At 5:15, even as Nicole was still trying to find out where Joe Jensen’s duty station had been, a call, almost incoherent, came from the sergeant in charge of a road checkpoint leading north out of Shalev. A large truck covered with a tarp had pulled up to the checkpoint. Just as the sergeant and one of his men yanked back the tarp to reveal a mass of people huddled in a hollowed-out pile of lumber, a man with a stun gun had sprung from the thick underbrush on the side of the road. That was surprise enough for the sergeant, but worse still, one of his own men had joined the stranger in attacking the other Guardians. When the sergeant came to, his tires were flattened, his radio shattered, two of his men were still unconscious, and the third had fled with the truck and the people. The traitorous Guardian? Corporal Joseph P. Jensen.

And finally at 5:57, a patrol near Hungry Horse Dam called in to report they had found the abandoned lumber truck hidden in a stand of pines. Numerous horse tracks were found around the truck and disappeared into the forest.

Even Nicole was reeling by the time the Major burst back into the Monitoring Room at 6:30, Travis at his heels. The Major seemed under perfect control again now, but Travis was looking hounded, his face strained and lined with weariness. The Major came straight to Nicole and thrust a paper into her hand. “I want this to go out on all wrist computers immediately.”

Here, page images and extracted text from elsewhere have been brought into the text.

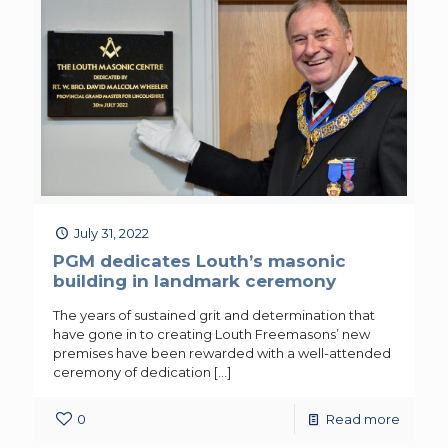
July 31, 2022
PGM dedicates Louth’s masonic
building in landmark ceremony
The years of sustained grit and determination that
have gone in to creating Louth Freemasons’ new
premises have been rewarded with a well-attended
ceremony of dedication
[…]
0
Read more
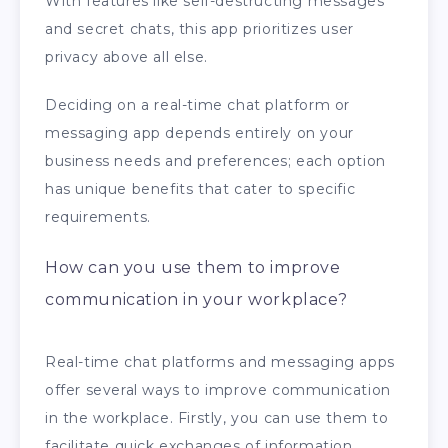
With features like self-destructing messages
and secret chats, this app prioritizes user
privacy above all else.
Deciding on a real-time chat platform or
messaging app depends entirely on your
business needs and preferences; each option
has unique benefits that cater to specific
requirements.
How can you use them to improve
communication in your workplace?
Real-time chat platforms and messaging apps
offer several ways to improve communication
in the workplace. Firstly, you can use them to
facilitate quick exchanges of information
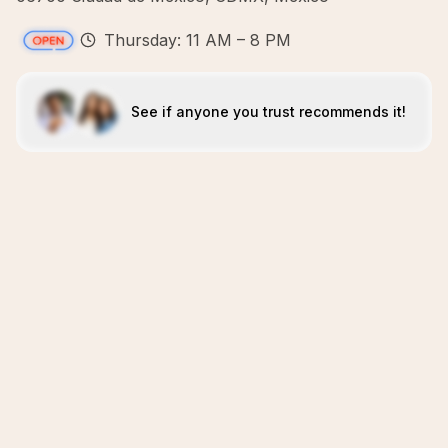
Thursday: 11 AM – 8 PM
See if anyone you trust recommends it!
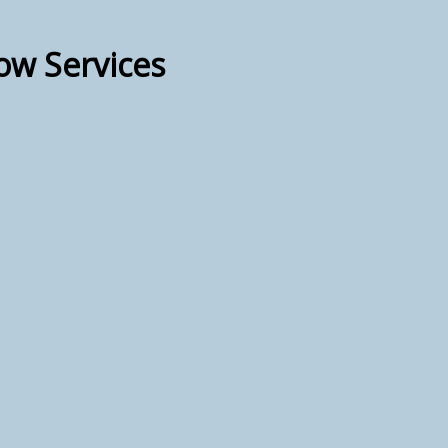
ow Services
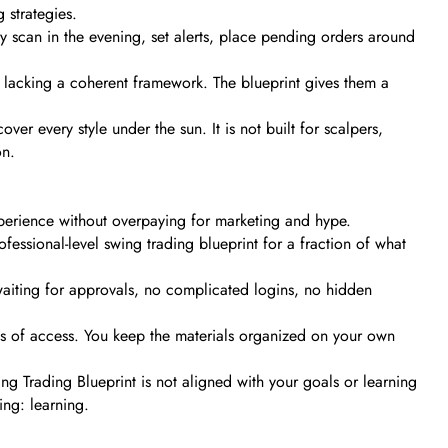
 strategies.
They scan in the evening, set alerts, place pending orders around
t lacking a coherent framework. The blueprint gives them a
er every style under the sun. It is not built for scalpers,
on.
xperience without overpaying for marketing and hype.
ssional-level swing trading blueprint for a fraction of what
waiting for approvals, no complicated logins, no hidden
ss of access. You keep the materials organized on your own
ng Trading Blueprint is not aligned with your goals or learning
ing: learning.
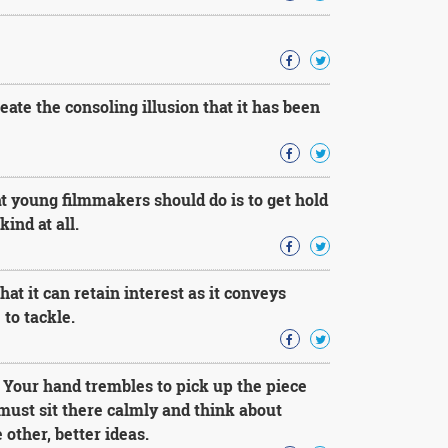
reate the consoling illusion that it has been
at young filmmakers should do is to get hold
ind at all.
t it can retain interest as it conveys
to tackle.
. Your hand trembles to pick up the piece
must sit there calmly and think about
 other, better ideas.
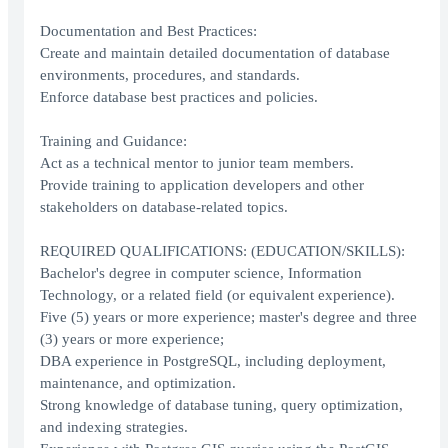
Documentation and Best Practices:
Create and maintain detailed documentation of database
environments, procedures, and standards.
Enforce database best practices and policies.
Training and Guidance:
Act as a technical mentor to junior team members.
Provide training to application developers and other
stakeholders on database-related topics.
REQUIRED QUALIFICATIONS: (EDUCATION/SKILLS):
Bachelor's degree in computer science, Information
Technology, or a related field (or equivalent experience).
Five (5) years or more experience; master's degree and three
(3) years or more experience;
DBA experience in PostgreSQL, including deployment,
maintenance, and optimization.
Strong knowledge of database tuning, query optimization,
and indexing strategies.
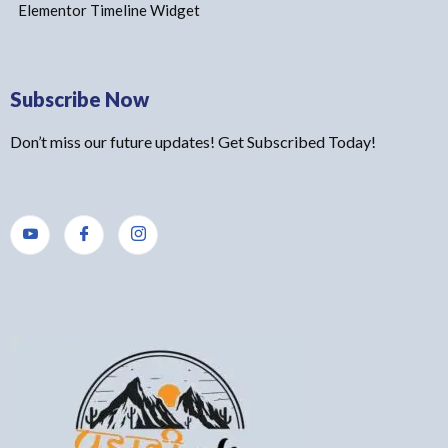
Elementor Timeline Widget
Subscribe Now
Don’t miss our future updates! Get Subscribed Today!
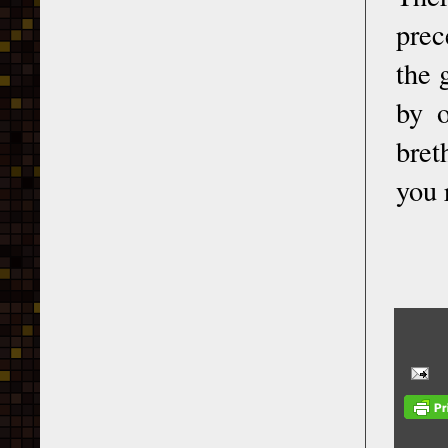
prec
the 
by o
bret
you 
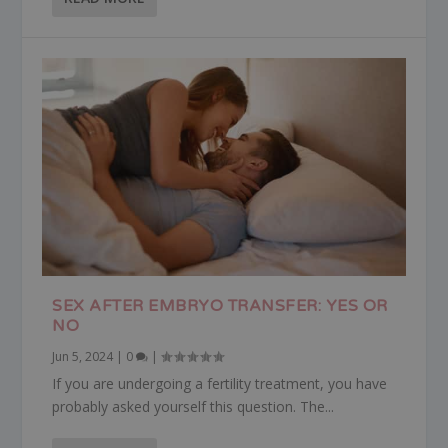
SEX AFTER EMBRYO TRANSFER: YES OR
NO
Jun 5, 2024
|
0
|
If you are undergoing a fertility treatment, you have
probably asked yourself this question. The...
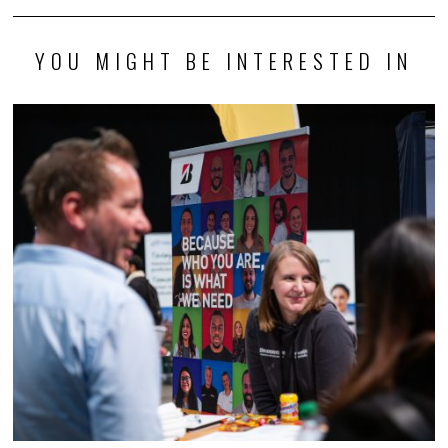
YOU MIGHT BE INTERESTED IN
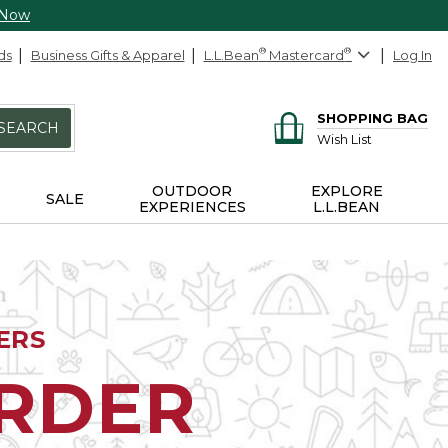
 Now
ds
Business Gifts & Apparel
L.L.Bean
®
Mastercard
®
Log In
SHOPPING BAG
SEARCH
Wish List
OUTDOOR
EXPLORE
SALE
EXPERIENCES
L.L.BEAN
ERS
ORDER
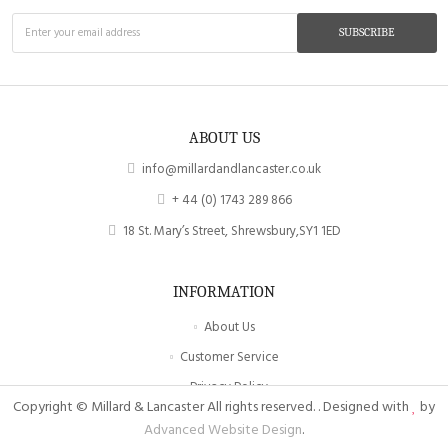
SUBSCRIBE
ABOUT US
info@millardandlancaster.co.uk
+ 44 (0) 1743 289 866
18 St. Mary’s Street, Shrewsbury,SY1 1ED
INFORMATION
About Us
Customer Service
Privacy Policy
Copyright © Millard & Lancaster All rights reserved. . Designed with
by
Site Map
Advanced Website Design
.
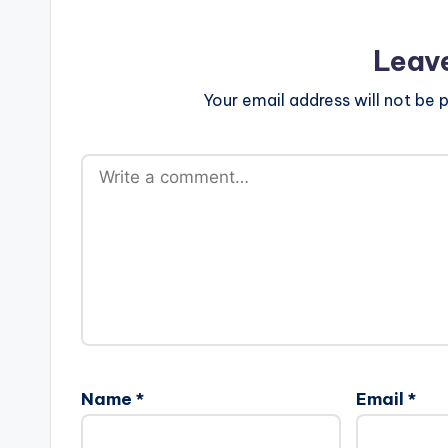
Leav
Your email address will not be p
Name
*
Email
*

“Yes, sir.” She cleared her terminal and pushed the keys that would set her up for a general broadcast to all citizens of Shalev. Only then did she look at the paper. Her eyes widened, and she looked at the Major.

“Send it.”

“Yes, sir.” Her fingers punched away even as her mind pictured the effect this was going to have throughout the city.

ATTENTION, ALL CITIZENS. EFFECTIVE IMMEDIATELY, SHALEV IS UNDER A STATE OF EMERGENCY. RETURN TO YOUR HOMES AT ONCE. ALL WORK AND RECREATIONAL ACTIVITIES ARE HEREBY TERMINATED FOR THE EVENING. SERVICES AND ACTIVITIES OF A CRITICAL NATURE THAT ARE EXEMPT WILL BE NOTIFIED IMMEDIATELY. ALL OTHERS MUST BE IN THEIR HOMES BY EIGHT P.M. FAILURE TO COMPLY WITH THIS ORDER WILL TRIGGER THE PUNISHMENT MODE IN YOUR WRIST COMPUTERS. REPEAT, AUTOMATIC PUNISHMENT MODE WILL RESULT FOR ALL CITIZENS FOUND OUTSIDE THEIR HOMES AFTER EIGHT P.M. UNLESS ON EXEMPT STATUS. A GENERAL ANNOUNCEMENT AND FURTHER DETAILS WILL BE GIVEN ON THE TEN O’CLOCK NEWS THIS EVENING.

When she was finished, the Major nodded. “Nicole, there will be a special meeting for all section heads at 9:00 P.M. in the general conference room. I’d like you to be there. Also, I want you to contact the president of the AFC, the mayor of Shalev, all city council members, the editors of both papers, and the directors or presidents of both the radio and television stations in Shalev. They are all to be in attendance. This is not optional.” He spun on his heel and strode out, Travis right behind him.

“Wow!” Shirley said softly, leaning back in her chair.

“Yes,” Nicole answered. “Wow indeed!”